As I mentioned last week, I finally gave in to my intentions of making pretzel bread over the weekend and, let me tell you, it’s definitely too easy to make. As in, I could make a batch every weekend without allotting much time and that’s dangerous.
But before I get into the specifics, I need to tell you how this whole thing got started.
On one of the digital scrapbooking forums I frequent, there was a thread about football foods, and a picture was posted of some doughnut-hole acorns made by dipping the top of a doughnut hole into Nutella, and then rolling them in chopped nuts or chocolate sprinkles. Finished off with a pretzel stick stem, they do sorta look like tasty acorns.
I thought, I can do that!
But I also wondered what sort of savory applications this illusion food technique could apply to. Someone suggested mini-corndogs, so that was a definite option, but I thought if I made mini pretzel rolls, dipped them in a cheese & mustard dip (I was thinking more like a fondue, but it turns out there’s a standard pretzel dip that more than fits the bill), and then rolled the tops in crumbled bacon, it’d be quite a hearty snack for that weekend’s game.
So of course I did all three.
Rather than re-post other people’s recipes, here are the 2 I used for the homemade portions of this project:
Both of these recipes are simple and straight-forward. I made the pretzel rolls as directed but I divided each of the 12 pieces of dough into 3, for 36 mini rolls. I did change one other part of the pretzel recipe, and that’s where the other half of my title comes in…
Pretzel bread isn’t really that different from any other yeast bread, it’s how they’re cooked that make them pretzels. Like bagels, the pretzels are first poached or par-boiled before baking to give them the chewy exterior. Unlike bagels, however, the water for poaching pretzels gets baking soda added to it, which gives it that distinctive flavor.
I decided, however, that using plain water was boring. Why not use something a little more flavorful, I thought, so for the 2 quarts of poaching liquid, I started off with 12 oz of beer, then made up the rest with water. Sure, once the liquids came to a boil it foamed up a bit (unanticipated consequence number 1), but that was easy to deal with.
It was when I had to add the baking soda to the boiling liquid that I discovered unanticipated consequence number 2.
Who remembers their science classes on combining vinegar and baking soda to make a volcano? The acid in the vinegar reacts with sodium bicarbonate (baking soda) to create carbon dioxide (and some other things), i.e. bubbles. Did you know that beer also contains an acid? Alpha acids, to be specific, found in the hop plants.
Yes, In the midst of making bagels, I made a beer-cano, too.

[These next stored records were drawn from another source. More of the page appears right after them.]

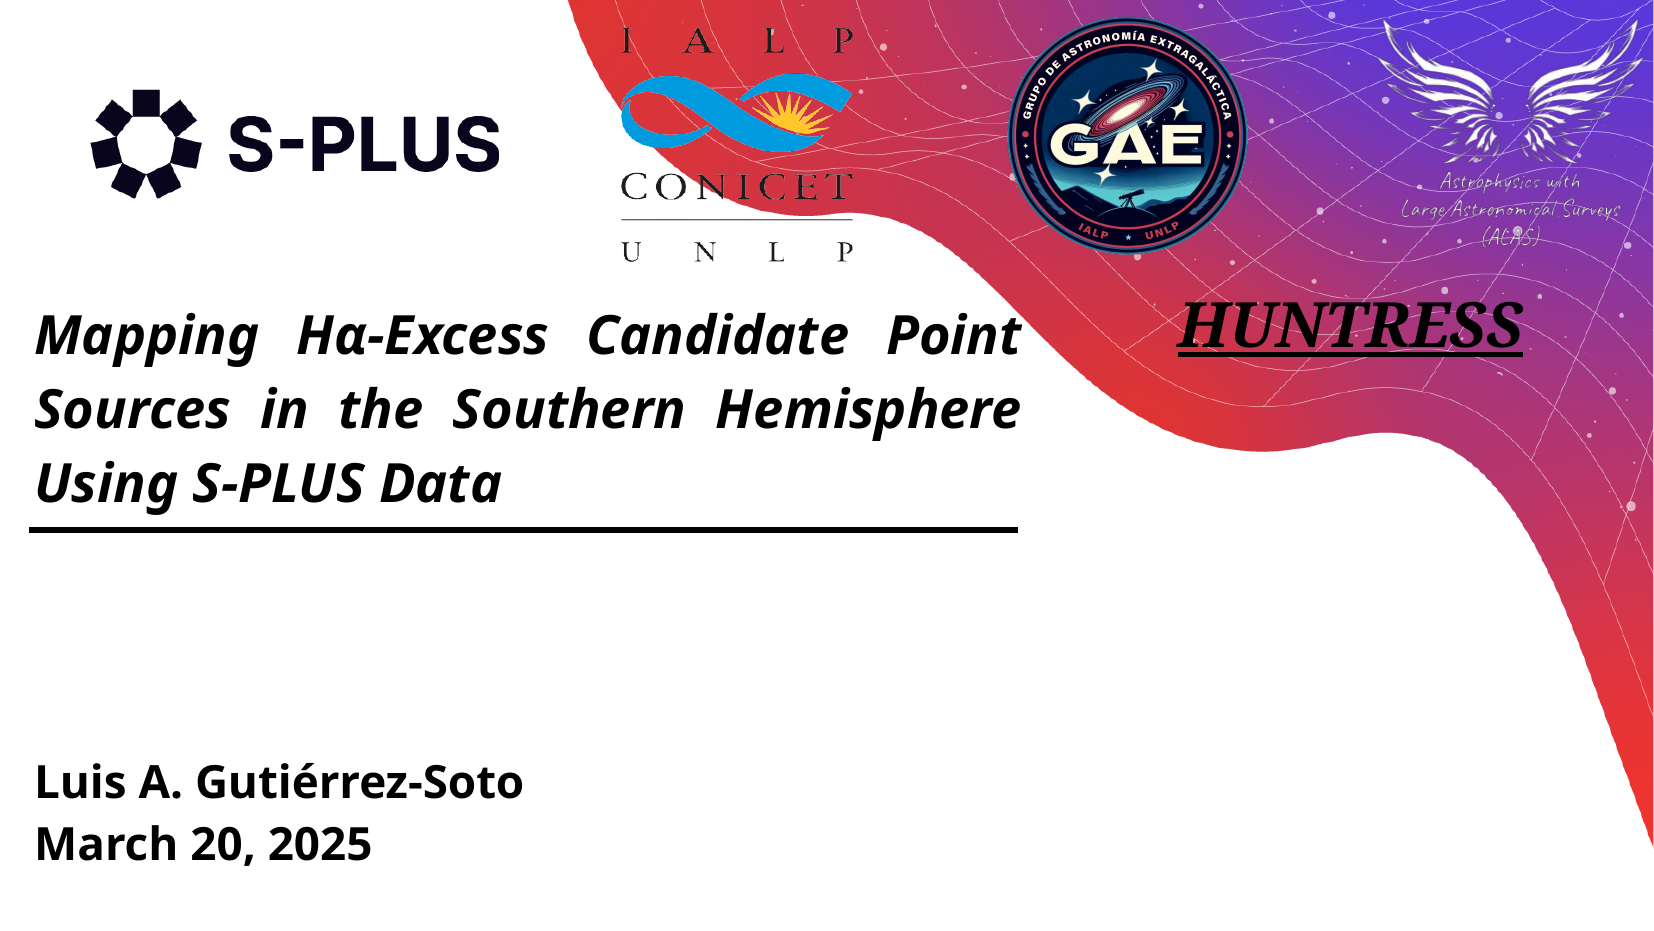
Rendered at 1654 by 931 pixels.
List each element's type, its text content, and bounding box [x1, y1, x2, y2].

text_box HUNTRESS [1162, 273, 1554, 372]
picture [0, 0, 1654, 930]
text_box Mapping Hα-Excess Candidate Point Sources in the Southern Hemisphere Using S-PLUS Data [19, 289, 1038, 491]
text_box Luis A. Gutiérrez-Soto March 20, 2025 [19, 491, 1290, 912]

Alas, there are no pictures of this debacle as I was too busy trying to get the spewing pot from the stove to the sink. In fact, I’m lucky there are pictures of any of the process as my camera was on the counter between points A and B–I’m still cleaning off bits of baking soda out of the lens, but the camera appears to have escaped otherwise unharmed.
And speaking of unharmed, turns out baking soda can be used to treat burns. Which might account for the fact that two fingers on my left hand got doused in boiling, bubbling over water/beer/soda mixtures and only got a little red and puffy, didn’t blister, and were totally fine by the time I went to bed. So I suppose you could call that 2 crises averted, though I could have avoided the whole thing if I’d just given half a thought to the chemical make-up of what I was doing!
At any rate, the pretzels eventually got their dunking in the bicarb’ed water (with remnants of beer) and then baked to a golden brown.
They were delicious. So delicious I was a little concerned I was going to eat them all before I could transform them into their acorn disguises!
Enough survived my carb-lust, however, and they made excellent appetizers for Sunday’s game, even if they weren’t as acorn-y as the mini-corndog versions.
I’d heated the Nutella spread on the stove before starting to dip the doughnut holes, but even then it got clumpy and lumpy pretty quick as the glaze from the doughnuts got mixed in. Unglazed or cake-style doughnut holes might hold up a bit better to this treatment.
And, then, from the just-because-it’s-there file:
I had leftover bacon crumbles and figured what the hell, right? When first dipped, though, the Nutella totally overpowered the bacon, but once they’d had a chance to sit out for a bit, the flavors equalized and it wasn’t half bad. Not something I’d be seeking out in the future, but I can see why some people are all over the bacon and chocolate craze.